Le bal des désespérés
Quand on n'a pas les armes, on fait alliance avec le voisin qui a un couteau rouillé. C'est la philosophie derrière la dernière annonce tonitruante de Google et Intel, deux mastodontes qui regardent, impuissants, le train Nvidia leur passer devant à 300 km/h. Leur 'partenariat approfondi' pour co-développer des puces IA sur mesure sent moins la révolution technologique que l'odeur âcre de la panique. Intel, dépassé depuis des années sur le front des GPU, cherche désespérément une porte d'entrée dans le jeu. Google, dont les TPU maison peinent à devenir le standard qu'il espérait, a besoin d'un fabriquant fiable. Chacun apporte au mariage ses faiblesses, en espérant que l'addition fasse une force. Pari risqué.
La pénurie, alibi parfait pour un repositionnement raté
Le communiqué officiel, comme à son habitude, se cache derrière le contexte macro-économique : 'la demande est forte', 'la pénurie mondiale'. Pratique. Cela permet de ne pas dire que cette alliance est d'abord une réponse à l'échec stratégique cuisant des deux parties. Intel a loupé le virage mobile, a tardé sur l'IA, et voit aujourd'hui AMD et Nvidia se partager le gâteau. Google, de son côté, n'a pas réussi à imposer son architecture Tensor comme une alternative crédible et ouverte face au quasi-monopole CUDA de Nvidia. Co-développer des puces ? C'est l'aveu que leurs plans solo ont échoué. La pénurie n'est pas la cause, c'est l'opportunité marketing pour recycler un plan B.
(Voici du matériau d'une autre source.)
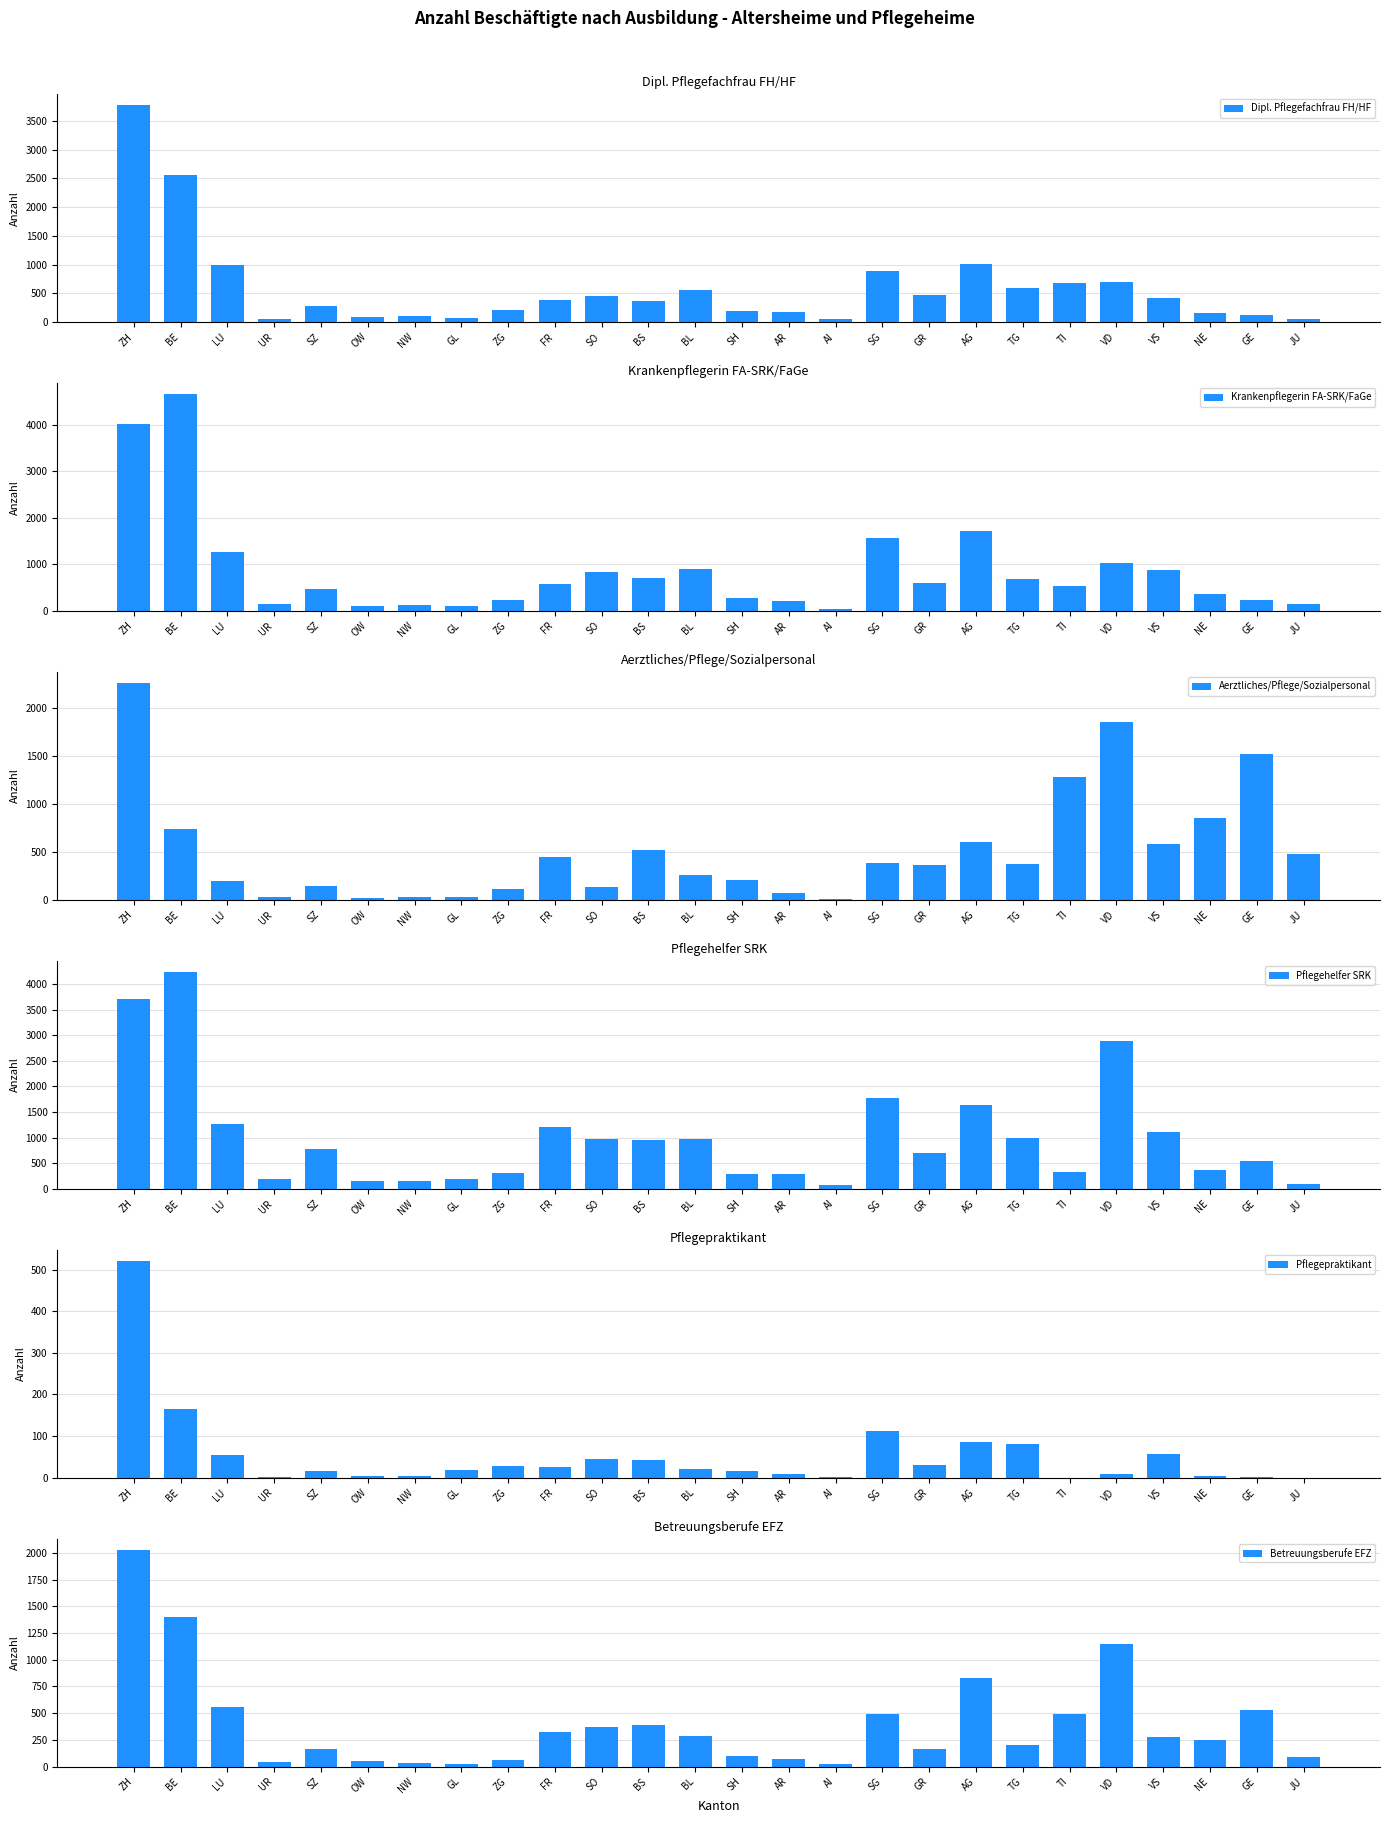

What is the total value across all series at AI?

191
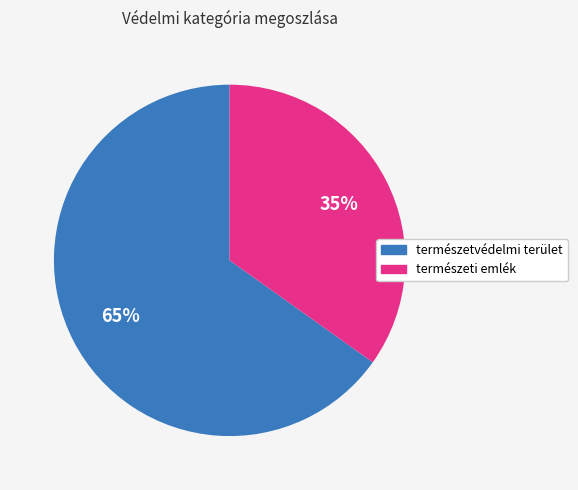

Is there any slice that represents more than half of the pie?

Yes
Suivez l'argent (et les données)
Ne vous y trompez pas. Ce n'est pas une collaboration d'ingénieurs, c'est une transaction commerciale. Google apporte ce qu'Intel n'a jamais pu avoir à grande échelle : des workloads réels, monstrueux, issus de ses data centers et de ses services. En échange, Intel offre à Google ce que TSMC, surbooké, ne peut plus garantir : une capacité de production captive et une influence sur la roadmap matérielle. Google veut des puces taillées sur mesure pour ses modèles, pas pour ceux des autres. Intel veut prouver qu'il peut encore fabriquer du haut de gamme compétitif. Chacun utilise l'autre comme cobaye et vitrine. Les clients finaux, eux, attendront. Encore.
Qui va porter le pantalon ?
L'histoire des partenariats tech-géants est pavée de cadavres. Ici, la dynamique est particulièrement toxique. Qui mène la danse ? L'algorithme de Google ou l'usine d'Intel ? La culture 'software-first' de Mountain View peut-elle s'accorder avec l'approche 'silicium-first' de Santa Clara ? Les premiers conflits surgiront sur la propriété intellectuelle, la roadmap, et surtout, sur qui portera le chapeau quand (pas si) les retards s'accumuleront. Deux cultures d'entreprise, deux histoires d'échecs récents. La recette parfaite pour des réunions interminables et des compromis qui tuent l'innovation.
Verdict : un cache-misère en silicone
Ne vous attendez pas à voir des puces révolutionnaires débarquer l'année prochaine. Ce partenariat est un long terme désespéré, une tentative de construire un écosystème alternatif alors que le marché a déjà choisi son roi. Pendant ce temps, Nvidia continue d'engranger les profits, AMD affine ses cartes, et les start-ups d'IA se battent pour des miettes de capacité de calcul. L'alliance Google-Intel, c'est le bruit de deux dinosaures tentant un pas de deux pour impressionner la galerie, alors que les mammifères agiles leur volent déjà leur écosystème. On vous reparle de leurs 'avancées majeures' dans... trois ans. Si ils sont encore partenaires d'ici là.